Since Tom is already retired, and since I don’t see us leaving this house anytime in the near future, we’ll probably just stay right here. If my kids wind up somewhere together and completely away from here, we might rethink that, but for now we are content to be here.

Wisconsin, southern Minnesota. Pros: Cheese, Cheese curds, Great fly fishing all over, great medical care, great cycling with the very best graded trails(good enough for road bikes) in the US and good roads, great boating; kayaks, canoes, flatwater, whitewater, motor boating, sailing, great hunting, great music, great winter sports and Muskies, many Muskies, the Upper Peninsula of Wisconsin(mistakenly called the UP of Michigan.) Cons: FIBs during the summer with boats and ATVs, FIBs during the winter with snowmobiles.

DO NOT COME TO UTAH. It seems like everybody is retiring to southern Utah these days. It’s growing w-a-y too fast. I’d vote for Florida–they’re used to it.

Susan

Focused Ion Beams?

I have only been to a few places in the US. From what I’ve seen on tv, the mountains in the Pacific NW look nice, the temps in NorCal look good.
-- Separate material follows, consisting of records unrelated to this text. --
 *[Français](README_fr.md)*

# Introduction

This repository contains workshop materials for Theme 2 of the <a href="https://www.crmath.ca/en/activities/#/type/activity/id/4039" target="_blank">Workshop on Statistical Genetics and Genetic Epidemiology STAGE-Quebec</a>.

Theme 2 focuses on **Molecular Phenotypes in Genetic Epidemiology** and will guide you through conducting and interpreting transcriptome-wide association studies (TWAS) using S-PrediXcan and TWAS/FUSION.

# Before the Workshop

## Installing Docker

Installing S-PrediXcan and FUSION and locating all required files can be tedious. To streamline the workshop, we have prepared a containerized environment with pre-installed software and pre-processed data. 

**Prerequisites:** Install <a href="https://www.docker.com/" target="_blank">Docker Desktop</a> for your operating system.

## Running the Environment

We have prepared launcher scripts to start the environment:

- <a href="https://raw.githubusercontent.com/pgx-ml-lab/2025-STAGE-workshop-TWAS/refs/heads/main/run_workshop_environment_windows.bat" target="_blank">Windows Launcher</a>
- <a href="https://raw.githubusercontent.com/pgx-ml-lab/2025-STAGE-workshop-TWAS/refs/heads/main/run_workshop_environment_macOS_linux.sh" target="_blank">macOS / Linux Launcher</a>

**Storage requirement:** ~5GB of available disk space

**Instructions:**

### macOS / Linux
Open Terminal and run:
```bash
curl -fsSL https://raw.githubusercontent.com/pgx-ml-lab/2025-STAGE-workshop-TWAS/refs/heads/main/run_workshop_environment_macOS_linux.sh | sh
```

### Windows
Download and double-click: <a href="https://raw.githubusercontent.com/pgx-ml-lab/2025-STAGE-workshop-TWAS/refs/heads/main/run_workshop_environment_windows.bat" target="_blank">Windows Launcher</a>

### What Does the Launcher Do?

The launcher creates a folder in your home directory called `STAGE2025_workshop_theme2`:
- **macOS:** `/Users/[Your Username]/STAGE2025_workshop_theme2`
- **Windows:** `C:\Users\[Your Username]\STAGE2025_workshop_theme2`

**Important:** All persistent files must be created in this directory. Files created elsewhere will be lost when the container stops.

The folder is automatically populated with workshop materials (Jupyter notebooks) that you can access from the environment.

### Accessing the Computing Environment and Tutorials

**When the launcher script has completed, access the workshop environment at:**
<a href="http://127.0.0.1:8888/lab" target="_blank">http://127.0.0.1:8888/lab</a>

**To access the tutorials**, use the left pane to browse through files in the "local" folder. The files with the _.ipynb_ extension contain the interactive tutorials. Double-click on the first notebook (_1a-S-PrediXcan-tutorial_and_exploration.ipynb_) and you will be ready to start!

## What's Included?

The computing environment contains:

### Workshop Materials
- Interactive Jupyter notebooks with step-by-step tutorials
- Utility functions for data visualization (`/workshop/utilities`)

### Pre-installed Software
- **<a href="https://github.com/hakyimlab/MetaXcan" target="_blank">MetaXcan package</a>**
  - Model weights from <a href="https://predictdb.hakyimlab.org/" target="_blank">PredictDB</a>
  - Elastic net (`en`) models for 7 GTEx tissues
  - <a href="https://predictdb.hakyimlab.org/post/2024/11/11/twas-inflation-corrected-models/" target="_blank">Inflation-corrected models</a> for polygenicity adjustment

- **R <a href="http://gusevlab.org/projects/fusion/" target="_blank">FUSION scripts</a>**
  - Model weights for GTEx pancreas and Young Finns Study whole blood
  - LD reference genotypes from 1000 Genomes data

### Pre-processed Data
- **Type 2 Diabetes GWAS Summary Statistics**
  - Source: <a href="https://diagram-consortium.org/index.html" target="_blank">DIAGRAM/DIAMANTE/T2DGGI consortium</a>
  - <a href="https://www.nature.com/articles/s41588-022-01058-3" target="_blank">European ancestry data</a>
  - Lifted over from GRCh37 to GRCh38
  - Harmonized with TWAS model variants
Nothing too hot, though, so that rules out places like the Gulf states or Hawaii (anything over 70°F is too hot).

djm

I’m already retired.
My grandmother lived with me before she got bad enough that she needed to move to “the home”, then we spent a decade visiting her there.

Dad has passed but we recently had an adventure with mom and she’s bought herself into a near by retirement condo.
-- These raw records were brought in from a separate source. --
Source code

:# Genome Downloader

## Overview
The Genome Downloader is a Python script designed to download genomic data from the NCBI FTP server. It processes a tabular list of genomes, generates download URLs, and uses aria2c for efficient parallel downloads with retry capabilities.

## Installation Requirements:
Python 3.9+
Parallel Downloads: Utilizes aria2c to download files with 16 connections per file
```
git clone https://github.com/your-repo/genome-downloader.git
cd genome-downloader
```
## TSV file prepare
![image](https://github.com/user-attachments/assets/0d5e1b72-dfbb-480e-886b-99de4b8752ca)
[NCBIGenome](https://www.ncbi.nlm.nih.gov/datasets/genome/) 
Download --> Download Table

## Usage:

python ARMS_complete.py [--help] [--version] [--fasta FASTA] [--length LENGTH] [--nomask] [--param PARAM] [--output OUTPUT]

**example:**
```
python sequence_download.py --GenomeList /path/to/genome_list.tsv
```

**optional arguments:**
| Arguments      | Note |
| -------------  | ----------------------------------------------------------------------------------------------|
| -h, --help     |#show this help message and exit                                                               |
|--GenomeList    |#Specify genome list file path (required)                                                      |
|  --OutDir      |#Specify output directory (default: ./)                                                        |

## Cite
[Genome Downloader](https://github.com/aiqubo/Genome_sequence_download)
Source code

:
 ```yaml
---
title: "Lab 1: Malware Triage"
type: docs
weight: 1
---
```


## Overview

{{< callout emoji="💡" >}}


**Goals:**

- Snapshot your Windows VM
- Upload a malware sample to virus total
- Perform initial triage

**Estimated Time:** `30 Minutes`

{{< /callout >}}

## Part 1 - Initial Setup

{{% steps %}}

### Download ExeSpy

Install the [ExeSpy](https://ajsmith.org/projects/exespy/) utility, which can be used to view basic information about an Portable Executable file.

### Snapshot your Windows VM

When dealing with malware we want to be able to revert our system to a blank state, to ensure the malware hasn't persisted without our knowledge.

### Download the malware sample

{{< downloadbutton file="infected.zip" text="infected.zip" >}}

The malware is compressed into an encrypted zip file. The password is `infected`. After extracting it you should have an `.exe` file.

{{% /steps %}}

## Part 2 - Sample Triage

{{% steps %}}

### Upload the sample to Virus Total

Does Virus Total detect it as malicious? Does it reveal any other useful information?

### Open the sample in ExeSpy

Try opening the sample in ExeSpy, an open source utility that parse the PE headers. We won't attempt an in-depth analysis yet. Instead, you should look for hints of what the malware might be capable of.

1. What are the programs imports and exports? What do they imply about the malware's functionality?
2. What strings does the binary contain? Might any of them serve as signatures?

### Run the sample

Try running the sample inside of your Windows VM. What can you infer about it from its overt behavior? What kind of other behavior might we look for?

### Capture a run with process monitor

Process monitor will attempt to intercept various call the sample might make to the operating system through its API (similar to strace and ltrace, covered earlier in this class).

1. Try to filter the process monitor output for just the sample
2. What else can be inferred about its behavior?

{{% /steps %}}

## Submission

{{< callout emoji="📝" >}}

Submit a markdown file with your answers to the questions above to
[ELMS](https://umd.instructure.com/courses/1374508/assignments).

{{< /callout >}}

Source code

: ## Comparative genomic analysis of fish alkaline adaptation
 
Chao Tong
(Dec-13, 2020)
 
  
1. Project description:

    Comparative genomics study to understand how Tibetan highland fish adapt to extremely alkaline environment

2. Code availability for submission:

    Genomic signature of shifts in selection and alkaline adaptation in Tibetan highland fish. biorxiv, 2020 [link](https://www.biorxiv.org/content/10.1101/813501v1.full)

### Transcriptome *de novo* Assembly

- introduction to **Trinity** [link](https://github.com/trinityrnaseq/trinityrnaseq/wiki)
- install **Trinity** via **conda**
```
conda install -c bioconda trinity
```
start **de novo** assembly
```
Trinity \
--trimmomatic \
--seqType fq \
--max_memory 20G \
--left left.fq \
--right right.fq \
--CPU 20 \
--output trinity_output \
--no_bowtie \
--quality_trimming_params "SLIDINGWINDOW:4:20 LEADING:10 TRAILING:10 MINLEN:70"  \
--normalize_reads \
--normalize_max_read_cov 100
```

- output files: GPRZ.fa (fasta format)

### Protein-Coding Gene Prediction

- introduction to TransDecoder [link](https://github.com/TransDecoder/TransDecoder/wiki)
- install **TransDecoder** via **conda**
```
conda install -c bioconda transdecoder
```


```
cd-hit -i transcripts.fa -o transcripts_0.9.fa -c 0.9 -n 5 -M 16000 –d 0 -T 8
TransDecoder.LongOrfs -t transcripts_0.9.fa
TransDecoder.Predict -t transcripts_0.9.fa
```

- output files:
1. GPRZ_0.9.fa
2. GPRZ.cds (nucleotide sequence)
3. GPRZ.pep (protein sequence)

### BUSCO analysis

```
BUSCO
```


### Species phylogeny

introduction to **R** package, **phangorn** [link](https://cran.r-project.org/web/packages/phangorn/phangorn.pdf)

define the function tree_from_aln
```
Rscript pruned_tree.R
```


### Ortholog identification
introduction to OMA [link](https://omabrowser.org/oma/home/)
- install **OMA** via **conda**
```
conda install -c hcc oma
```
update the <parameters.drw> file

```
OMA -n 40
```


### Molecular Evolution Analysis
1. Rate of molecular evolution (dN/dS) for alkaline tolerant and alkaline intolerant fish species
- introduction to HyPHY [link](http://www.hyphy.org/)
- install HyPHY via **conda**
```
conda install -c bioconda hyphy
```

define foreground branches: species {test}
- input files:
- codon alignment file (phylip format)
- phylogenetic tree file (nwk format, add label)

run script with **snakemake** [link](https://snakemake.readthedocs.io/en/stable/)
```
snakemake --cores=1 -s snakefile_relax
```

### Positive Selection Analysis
Over a decade back my parent-in-laws should had sold the homestead in up state New York and moved someplace close to any one of their four sons (Chicago, Dallas, Houston, or San Francisco) but no.
They thought they were immortals.
They painfully aren’t and have both been in and out of the hospital more than a few times the past several years.

Their sons take turns using their vacation time to help their parents out and worry about them the rest of the time.
What’s going to happen is they’ll eventually become ill enough that they’ll both be hospitalized (stuck in up state New York with no family close by) and the house will probably sit empty until the state takes it over for funds.
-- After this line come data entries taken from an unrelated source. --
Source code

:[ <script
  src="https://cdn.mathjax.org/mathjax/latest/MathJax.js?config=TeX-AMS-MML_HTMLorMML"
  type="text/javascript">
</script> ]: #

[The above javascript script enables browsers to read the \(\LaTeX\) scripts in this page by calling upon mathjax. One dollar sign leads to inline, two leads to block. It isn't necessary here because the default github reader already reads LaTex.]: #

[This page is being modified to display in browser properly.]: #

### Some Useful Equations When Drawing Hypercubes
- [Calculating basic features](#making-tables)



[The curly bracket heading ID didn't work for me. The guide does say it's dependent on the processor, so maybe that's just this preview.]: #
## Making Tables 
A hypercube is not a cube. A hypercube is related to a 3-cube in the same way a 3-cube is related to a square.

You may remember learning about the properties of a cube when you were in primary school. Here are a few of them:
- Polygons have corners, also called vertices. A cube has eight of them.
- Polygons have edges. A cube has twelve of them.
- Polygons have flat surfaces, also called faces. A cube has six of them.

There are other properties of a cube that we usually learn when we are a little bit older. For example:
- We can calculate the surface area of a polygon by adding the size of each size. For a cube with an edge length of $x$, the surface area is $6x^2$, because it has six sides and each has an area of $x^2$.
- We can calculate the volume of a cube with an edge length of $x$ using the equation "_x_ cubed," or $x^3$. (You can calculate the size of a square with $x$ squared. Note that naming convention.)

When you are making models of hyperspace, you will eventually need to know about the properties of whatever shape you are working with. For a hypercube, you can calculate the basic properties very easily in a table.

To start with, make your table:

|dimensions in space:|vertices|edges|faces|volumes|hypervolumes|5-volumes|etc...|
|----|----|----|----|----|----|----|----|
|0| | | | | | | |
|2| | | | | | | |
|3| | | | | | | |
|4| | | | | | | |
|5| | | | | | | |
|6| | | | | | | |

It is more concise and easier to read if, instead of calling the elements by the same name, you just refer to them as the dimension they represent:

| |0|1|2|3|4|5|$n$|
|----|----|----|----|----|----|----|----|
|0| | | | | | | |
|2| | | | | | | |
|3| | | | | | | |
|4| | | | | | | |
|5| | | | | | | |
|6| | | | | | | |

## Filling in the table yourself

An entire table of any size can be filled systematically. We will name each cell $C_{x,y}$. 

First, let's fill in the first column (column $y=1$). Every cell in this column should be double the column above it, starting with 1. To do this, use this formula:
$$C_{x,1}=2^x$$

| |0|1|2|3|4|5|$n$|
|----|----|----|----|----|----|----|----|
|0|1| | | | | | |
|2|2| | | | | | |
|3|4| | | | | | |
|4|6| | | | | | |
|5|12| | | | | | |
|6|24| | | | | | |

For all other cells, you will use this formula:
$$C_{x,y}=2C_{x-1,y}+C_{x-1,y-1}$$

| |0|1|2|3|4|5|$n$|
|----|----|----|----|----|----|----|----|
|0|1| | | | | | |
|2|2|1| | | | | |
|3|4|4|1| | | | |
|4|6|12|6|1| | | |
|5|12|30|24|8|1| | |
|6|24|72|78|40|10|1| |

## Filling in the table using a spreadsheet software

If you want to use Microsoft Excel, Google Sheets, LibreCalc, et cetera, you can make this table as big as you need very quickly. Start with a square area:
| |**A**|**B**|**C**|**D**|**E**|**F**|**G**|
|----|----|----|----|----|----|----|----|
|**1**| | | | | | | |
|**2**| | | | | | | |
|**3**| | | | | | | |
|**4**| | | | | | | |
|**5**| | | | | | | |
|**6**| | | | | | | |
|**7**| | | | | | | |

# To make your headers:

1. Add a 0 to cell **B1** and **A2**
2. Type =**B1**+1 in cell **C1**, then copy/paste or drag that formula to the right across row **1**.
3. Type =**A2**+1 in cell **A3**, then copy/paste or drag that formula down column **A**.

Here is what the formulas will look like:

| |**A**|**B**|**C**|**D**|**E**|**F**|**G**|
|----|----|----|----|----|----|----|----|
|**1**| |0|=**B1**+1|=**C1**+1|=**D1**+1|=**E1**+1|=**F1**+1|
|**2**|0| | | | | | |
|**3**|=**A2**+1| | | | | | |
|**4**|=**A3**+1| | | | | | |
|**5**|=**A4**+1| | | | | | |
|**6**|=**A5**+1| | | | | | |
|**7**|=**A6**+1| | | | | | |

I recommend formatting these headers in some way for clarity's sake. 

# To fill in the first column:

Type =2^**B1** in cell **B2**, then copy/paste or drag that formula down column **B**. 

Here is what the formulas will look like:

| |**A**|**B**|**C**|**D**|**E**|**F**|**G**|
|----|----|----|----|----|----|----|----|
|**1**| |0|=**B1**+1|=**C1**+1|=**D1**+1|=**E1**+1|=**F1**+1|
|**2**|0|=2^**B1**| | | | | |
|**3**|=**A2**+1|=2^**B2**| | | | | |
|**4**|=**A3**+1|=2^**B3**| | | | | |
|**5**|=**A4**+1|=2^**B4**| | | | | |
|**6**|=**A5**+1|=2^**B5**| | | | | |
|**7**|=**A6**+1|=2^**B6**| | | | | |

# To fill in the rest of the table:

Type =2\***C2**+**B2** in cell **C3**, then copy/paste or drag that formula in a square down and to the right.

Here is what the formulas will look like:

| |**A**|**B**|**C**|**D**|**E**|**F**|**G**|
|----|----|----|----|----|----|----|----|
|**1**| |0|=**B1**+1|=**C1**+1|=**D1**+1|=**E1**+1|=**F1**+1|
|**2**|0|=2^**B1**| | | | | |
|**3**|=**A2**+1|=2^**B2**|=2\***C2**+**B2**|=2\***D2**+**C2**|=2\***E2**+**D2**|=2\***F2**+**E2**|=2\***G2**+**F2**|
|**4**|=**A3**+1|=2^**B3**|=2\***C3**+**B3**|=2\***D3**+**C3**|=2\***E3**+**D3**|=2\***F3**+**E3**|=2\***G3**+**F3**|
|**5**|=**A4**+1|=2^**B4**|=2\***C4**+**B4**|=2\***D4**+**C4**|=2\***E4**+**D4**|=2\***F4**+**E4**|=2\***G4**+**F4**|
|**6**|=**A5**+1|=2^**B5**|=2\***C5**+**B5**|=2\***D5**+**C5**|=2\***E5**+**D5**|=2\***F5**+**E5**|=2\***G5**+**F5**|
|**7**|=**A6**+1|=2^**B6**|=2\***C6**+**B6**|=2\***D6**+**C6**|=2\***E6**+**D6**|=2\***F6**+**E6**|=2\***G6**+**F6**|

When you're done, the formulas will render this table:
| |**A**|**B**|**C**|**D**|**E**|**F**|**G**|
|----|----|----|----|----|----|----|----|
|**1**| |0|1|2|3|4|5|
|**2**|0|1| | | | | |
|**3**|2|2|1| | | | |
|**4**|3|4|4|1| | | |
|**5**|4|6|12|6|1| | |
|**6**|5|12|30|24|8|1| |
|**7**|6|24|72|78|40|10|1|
Just as soon as the economy flips our plans are to put our house on the market and move closer to my daughter and her family, hopefully within walking distance.
If they move, we’ll move along close with them.

The plan is to live close but independent as long as we can.
Family loves ya but if you make it too much of an ordeal for them to play their part there’s bound to be some sort of resentment.

If you wanted to retire in the U.S. where would you go?

here




I need to get a tripod… :smiley:

Portland Oregon.

I want to be someplace where the winters aren’t so darn LONG! And close to salt water, either the ocean or someplace akin to Puget Sound. I like the west side of Washington state, I can breathe much better over there and there’s more to do. The Oregon coast is nice too.

We live in Spokane because that’s where my husband has his store and my mother-in-law is settled here, and I know he won’t move as long as she’s alive.

I’d like to check out Florida or Hawaii. My husband thinks Arizona would be better for his asthma, since he gets sick every time we go to the coast.

We’ll probably just be stuck in Spokane forever.

Well, I’m another one of those boring people who is exactly where I want to be. If it happened that I couldn’t live in my mountains anymore, I’d move just a short distance down the coast to one of the prettiest, nicest, towns in America: Pacific Grove (preferrably in the Morse St. neighborhood, so we could be part of Candycane Lane every year). If it had to be someplace other than California, though, I would say Arizona. We both love the desert, and neither of us particularly likes rain or snow.

Redwolf

Somewhere warm with good public transportation, since I can’t drive.

I don’t think such a place exists, though.

Home. Seriously, I can’t imagine living anywhere but here- well maybe in a different, smaller house, but it would have to be an old craftsman with lots of built-ins and no neighbors close by.

I always find it odd that folks want to “retire” to somewhere else. I guess we are just so close knit family-wise that I’d never want to leave my “kin folks” and be far away. Plenty of music, four seasons, low crime, yeah, I’ll stay here-the country life for me. Not that I’ll ever have the luxury of retirement.